Filosofi Nyanyian Sendu dari "Toilet Blues"

Esti Utami Suara.Com
Kamis, 03 Juli 2014 | 14:45 WIB
Filosofi Nyanyian Sendu dari "Toilet Blues"
Sebuah adegan di "Toilet Blues" (Foto: Dok. MAV Production)
Follow Suara.com untuk mendapatkan informasi terkini. Klik WhatsApp Channel & Google News

Suara.com - Setelah melanglang buana di lebih dari Sembilan festival film di berbagai belahan dunia, film karya anak bangsa, "Toilet Blues" pun hadir untuk pecinta film tanah air mulai 3 Juli 2014 ini.  Film besutan Dirmawan Hataa ini menjalani premierenya di Busan International Film Festival, Korea Selatan tahun lalu ini. Selain di Korea Selatan, Film ini juga telah diputar di berbagai festival film di India, Kamboja, Swedia, Perancis dan Belanda.

"Toilet Blues" menjadi karya perdana produser Edo Wahyu Fahreza Sitanggang, yang diproduksi di bawah MAV Production, film ini diciptakan dengan semangat penjelajahan, ide, penemuan yang berbeda dari biasanya.

Dibintangi dua wajah baru, Tim Matindas (Anggalih) dan Shirley Anggraini (Anjani), film ini mampu memberikan sebuah  pengalaman baru bagi para penontonnya. Film yang juga dibintangi oleh aktor kawakan Tio Pakusadewo ini mengangkat isu yang jarang diangkat oleh film nasional lain, yaitu dilema seorang remaja dalam menentukan pilihan hidupnya sebagai seorang imam (Pastor) untuk membuat bangga sang Ayah.

Cerita berawal saat Anjani memutuskan minggat dari rumahnya, setelah dituduh melakukan seks bebas oleh ayahnya sendiri. Anjani kemudian mengikuti Anggalih, lelaki pujaannya sejak di bangku SMP, yang sedang dalam perjalanan menuju sekolah calon Pastornya seusai liburan.

Di tengah kebimbangan Anggalih untuk memilih jalan hidupnya sebagai seorang Pastor, perjalanan pulang ini berubah menjadi upaya pelarian dari jalan hidup yang dilakoni dua remaja ini. Di tengah perjalanan, ayah Anjani yang memiliki kekuasaan besar, mengirim Ruben (Tio Pakusadewo), orang kepercayaannya, untuk menjemput Anjani pulang.

Ruben membujuk, membuntuti dan memperdaya Anjani dengan cara-cara liciknya. Ketika Anjani tak bisa mengelak, ia pun menggunakan tubuhnya untuk membebaskan diri dari Ruben. Sementara Anggalih terdampar di sebuah tempat pelacuran.

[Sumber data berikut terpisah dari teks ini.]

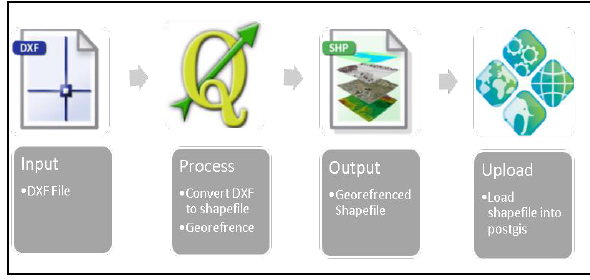
Figure 4. Process diagram of data transformation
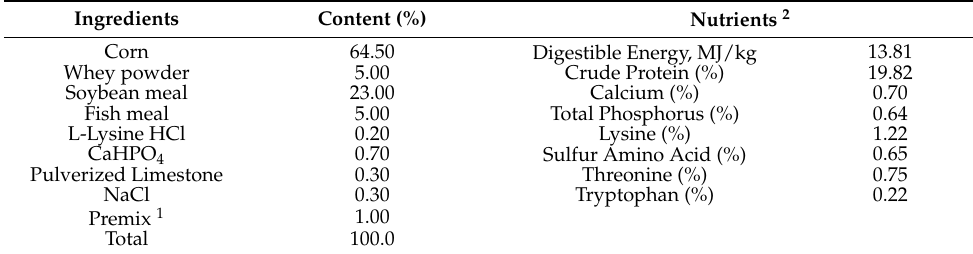
Table 1. Ingredients and nutrient levels of basal diet (air dry basis)%.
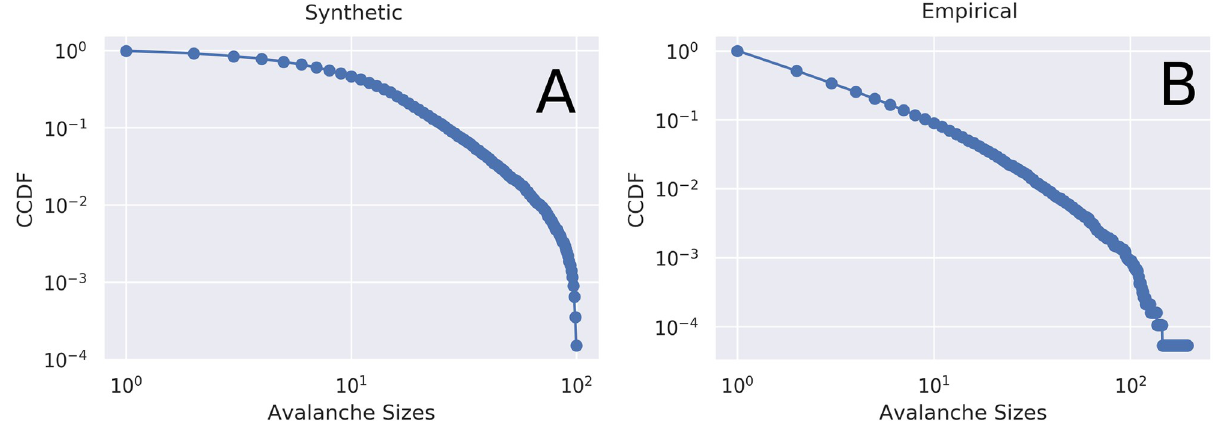
Fig 5. Synthetic and empirical doubly-truncated power law distributions for the data. A : an empirical, doubly-truncated power-law distribution taken from this dataset with an x min of 16 and an x max of 196. Within this range, the exponent has been estimated to be 2.7. B : a synthetic doubly- truncated power-law distribution with the same minimum and maximum values as the empirical distribution as well as the same exponent. Note that the synthetic model has significant curves which begin well before the upper-bound cut-off. When modelling a system that produces data within a fixed range, even power-law distributed values may not follow the canonical straight line when plotted in log-log space [51, 52].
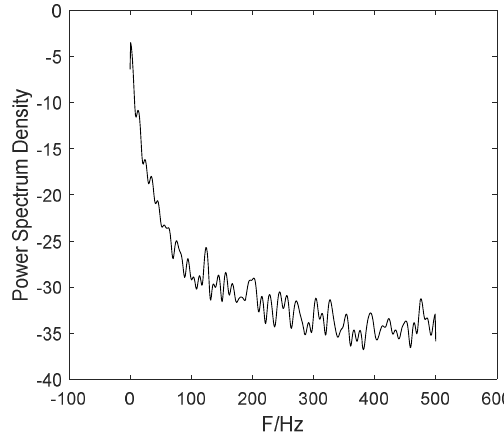
Figure 6. 1/f Noise power spectral density.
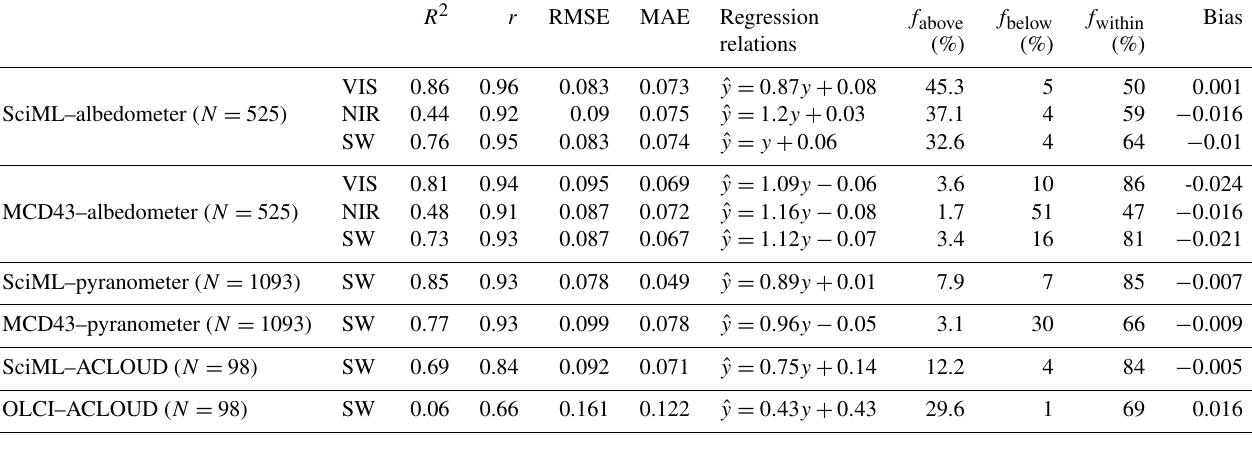
Table B3. Summary of the evaluation results for MCD43D and OLCI. The data were divided into four categories: three broadband albedos determined by the albedometer’s spectral range and a single broadband shortwave albedo determined by the pyranometer’s range. RTM– SciML retrievals have been regridded to compare the validation errors. R -squared values ( R 2 ), Pearson r coefficient ( r ), root-mean-square error (RMSE), mean absolute error (MAE), f above , f EE ≤ 15 , f below , and bias are used to evaluate the retrieval in the subcategories (snow, ice, and water) and the total valid data (“all”). On the left side of the table, the total number of data in each subgroup is included ( N ).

Film ini banyak mengangkat gesture Katolik dan Budaya Jawa yang kental. Sang Sutradara menjelaskan lewat film ini ia ingin masyarakat Indonesia melihat masalah dari sisi kaum minoritas.  "Keberagaman harusnya dapat terus menerus diangkat agar seluruh masyarakat dapat melihat, sisi di luar dari dirinya," ujarnya di Jakarta, Rabu (2/7/2014).

"Toilet Blues" memotret filosofi nyanyian sendu dan sedih dari dalam toilet yang kadang membuat jijik dan jengah. Namun di dalam toiletlah terkadang seseorang lebih jujur ketimbang di ruang pengakuan dosa.

Dirmawan mengaku, film ini terinspirasi dari sajak karya WS Rendra berjudul "Nyanyian Angsa". Beragam nilai yang bisa didapatkan, salah satunya ketika mulai banyaknya pemimpin agama yang membicarakan baik dan buruk, surga dan neraka, serta bagaimana cara menempatkan diri di antara keduanya. "Tapi kenyataannya, mereka terlalu sibuk mengurusi urusan agama, sehingga lupa tentang permasalahan yang terjadi dalam realitasnya. Dan banyak yang justru tidak bisa berbuat apa-apa. Sehingga mereka akan tercebur ke dalam dosa yang mereka hindari selama ini," tutupnya.